Two weeks ago I listened to a Marine Corps Brig Gen making a plea for a lightweight personal computer for use by shooters at the squad level. All of the talk he heard about net-centric networks was meaningless because it did not reach where it was needed.

The planner’s slides that promised connectivity for everyone were fiction. The existing radios were just too heavy and the antennas gave snipers targets. If the civilians could walk around with Black Berries why could not DoD provide comparable services?

There is no reason why we should not provide our fighters with a shirt pocket five-ounce device with a 3.7" color touch screen, GPS, camera and at least a seven-hour power supply for less than $300.
There are several programmable commercial products that can do that as illustrated below:

A Programmable Android Cell Phone

There are several issues that must be solved before we can proceed:

1. Training
The key to adapting computers in the combat environment is simplicity and persistence. Soldiers should be able to use a variety of computing devices regardless how the technology changes. Recruits ought to receive their shirt pocket appliance at the same time when they get their rifle. The graphic buttons on the appliance would be standard icons, with added variations for the Marine Corps, Army, Navy and Air Force. Unique buttons could be designed for specific purposes or for designated individuals. This approach guarantees training continuity over decades. Such proprietary buttons can be programmed using device specific Application Programming Interfaces.

2. Communications
3G cell towers or Wi-Max transmitters can be erected in the battlefield or on military bases for encrypted transmission. Protected commercial circuits can be also used if additional safeguards are installed. The visual persistence of the shirt pocket devices can apply also to desktops, laptops or note pads. Regardless of technology all accesses to the DoD private networks can be identical.

3. Security
The shooter’s computer is stripped of every application that is not accessible by means of a standard graphic “button”. Standard code reduces the attack profile to intrusions. Consequently the code for every function will represent mature software that can be modified only by the designers. Each “button” then offers access privileges based on the roles that are assigned to an individual, regardless of location.

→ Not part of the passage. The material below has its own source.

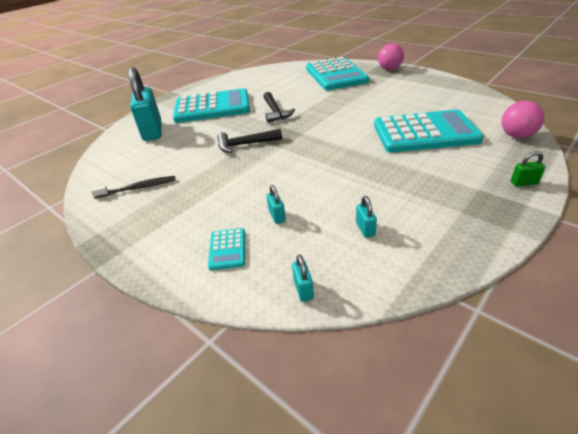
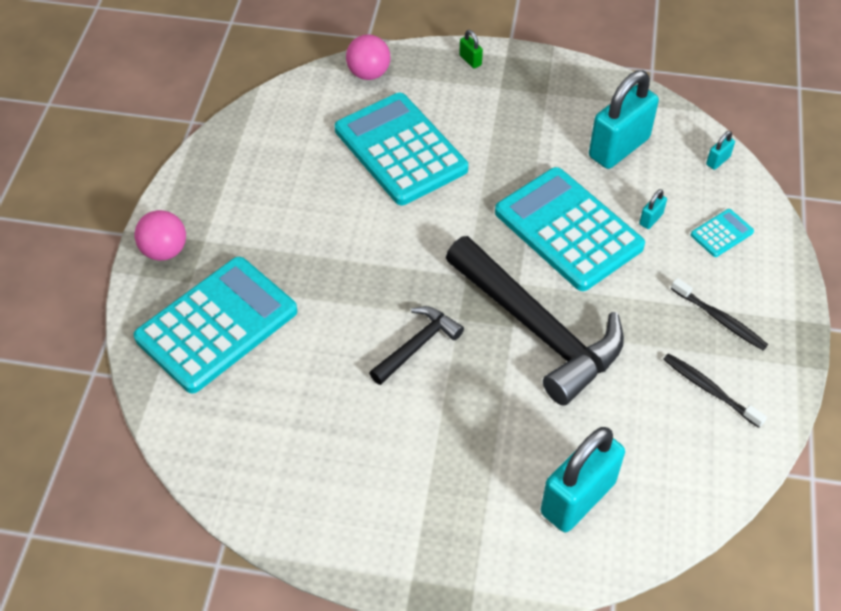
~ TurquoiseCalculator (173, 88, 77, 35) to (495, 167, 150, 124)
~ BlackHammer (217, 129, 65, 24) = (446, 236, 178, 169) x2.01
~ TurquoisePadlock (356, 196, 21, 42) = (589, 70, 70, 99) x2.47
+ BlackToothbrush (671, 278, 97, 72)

Central network control monitors all traffic including awareness as to the uses of the phone.

4. Social Computing
One graphic “button” can be reserved for access to the public Internet. It offers access to a virtual server that is completely isolated from military networks provided that bandwidth capacity is available. For details see

5. Performance
Access to a screen should take less than a second. Combat requires response times of less than 250 miliseconds. Redundancy in communications must guarantee scheduled availability at all times. To meet these requirements will require a complete overhaul in the ways in which DoD manages its data centers and its networks.
Creating a uniform communications environment for our war fighters is not only feasible, but is also reduces costs. It scales down the time needed for learning how extract data from diverse sources. It improves security by relying on “thin” computing for access to intelligence regardless of location. Simplification of the user interface creates reusable software components, which increase the reliability of all communications.

The shooter’s computer is feasible because the technology risks are manageable. There is no reason to wait any longer.